Finding the "worthless" target

Discussion in 'Options' started by NiteRider, May 17, 2002.

  1. Ok another rookie question to the options traders.

    I have seen many references to the fact that MMs attempt to make the most widley held stock options worthless by walking the actual stock to the most logical price for this.

    1. 1st of all is this really true or is it BS from traders who blame MMs for everything that moves against them.

    2. If it is true is it only the NAZ listed MMs or do NYSE specialists play this game too.

    3. Can anyone point me to a website or book that will explain in the best terms how I would compute the most likely target price if this is true.

    Obviously I can figure out how to make some options worthless vs. the stock. I have a few guesses as to possible formulas to make the best case scenario for MMs on option expiration day also.

    I'm interested in this information so I'm better equipped for tommorro and then the next expire date, but for an example:

    I hold a very happy :) short position on REI currently which closed at $14.50 today.
    I see various levels of open interest at various strike prices here:

    Now since this is an NYSE stock I'll assume (maybe stupidly) that the specialist doesn't have any interest or care about what happens to the folks dealing the options. Right? He simply marches the price around based on buy/sell orders coming in.

    I realize I know very little about options so please don't state that as I'm aware of it. I understand the concept of options but that's it.

    Any insight greatly appreciated.
  2. I think that is bullshit, with certain rare exceptions in thinly traded stocks that might be within a dollar of a strike on expiration day.
  3. Stock prices tend to gravitiate to a near strike price with a lot of open interest.

    Forx example, XYZ stock trading at 30 with lots of open interest at the 30 level.

    It happens because most market makers/specialist are trading delta neutral. Thus, speculators who are long 30 calls are going to try to get whatever they can for their option before it expires worthless (they do not want to own the stock) so they sell the call options.
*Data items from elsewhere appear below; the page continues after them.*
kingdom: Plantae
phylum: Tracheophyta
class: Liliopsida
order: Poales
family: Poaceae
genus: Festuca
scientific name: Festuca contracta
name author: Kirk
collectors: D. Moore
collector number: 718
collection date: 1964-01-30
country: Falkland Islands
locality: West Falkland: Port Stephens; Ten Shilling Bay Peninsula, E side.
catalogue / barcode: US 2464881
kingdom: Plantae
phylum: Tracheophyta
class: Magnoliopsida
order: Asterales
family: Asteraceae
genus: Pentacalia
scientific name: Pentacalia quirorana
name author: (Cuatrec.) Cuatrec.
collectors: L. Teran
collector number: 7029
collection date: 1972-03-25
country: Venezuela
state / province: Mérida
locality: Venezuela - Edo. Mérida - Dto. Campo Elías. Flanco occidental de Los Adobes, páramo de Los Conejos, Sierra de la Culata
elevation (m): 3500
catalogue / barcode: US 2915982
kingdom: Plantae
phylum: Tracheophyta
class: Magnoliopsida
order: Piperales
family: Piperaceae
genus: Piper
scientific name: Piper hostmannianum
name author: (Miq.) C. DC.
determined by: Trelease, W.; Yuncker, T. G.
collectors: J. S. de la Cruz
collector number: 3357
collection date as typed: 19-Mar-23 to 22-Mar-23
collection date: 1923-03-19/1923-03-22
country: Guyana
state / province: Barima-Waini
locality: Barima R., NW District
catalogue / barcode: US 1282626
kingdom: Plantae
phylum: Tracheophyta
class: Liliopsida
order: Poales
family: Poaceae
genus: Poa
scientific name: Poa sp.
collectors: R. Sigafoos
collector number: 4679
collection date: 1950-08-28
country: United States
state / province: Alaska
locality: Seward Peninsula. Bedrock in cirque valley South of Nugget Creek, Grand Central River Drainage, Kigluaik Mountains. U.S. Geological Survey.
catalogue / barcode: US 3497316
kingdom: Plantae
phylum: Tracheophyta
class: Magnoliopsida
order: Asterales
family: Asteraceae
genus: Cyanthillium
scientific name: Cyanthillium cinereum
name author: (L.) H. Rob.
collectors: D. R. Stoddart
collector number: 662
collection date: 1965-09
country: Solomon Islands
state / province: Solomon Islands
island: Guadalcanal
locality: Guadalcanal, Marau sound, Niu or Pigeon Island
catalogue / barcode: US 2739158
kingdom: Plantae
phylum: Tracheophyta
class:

The specialist/market makers buy the calls on the bid and sell their stock hedge to remain delta neutral. The same happens on the put side.

    You get the picture.
  4. Support and resistance levels (classical TA) will probably give you the most consistent results. Sell puts below support; sell calls above resistance.

    Every now and then Don Bright comments on how stocks like IBM are controlled by the CBOE. He's probably the best guy to answer that.
  5. ktm


    #1 is your answer and metooxxx got it right IMO. Max Pain is max bullshit.

    Most of the open contracts are nearest the closest strike because that's where the stock has been trading. Most people work "around the money" contracts. The MMs generally could care less where the underlying closes because they are capturing the spread and time value - as they hedged with the other side.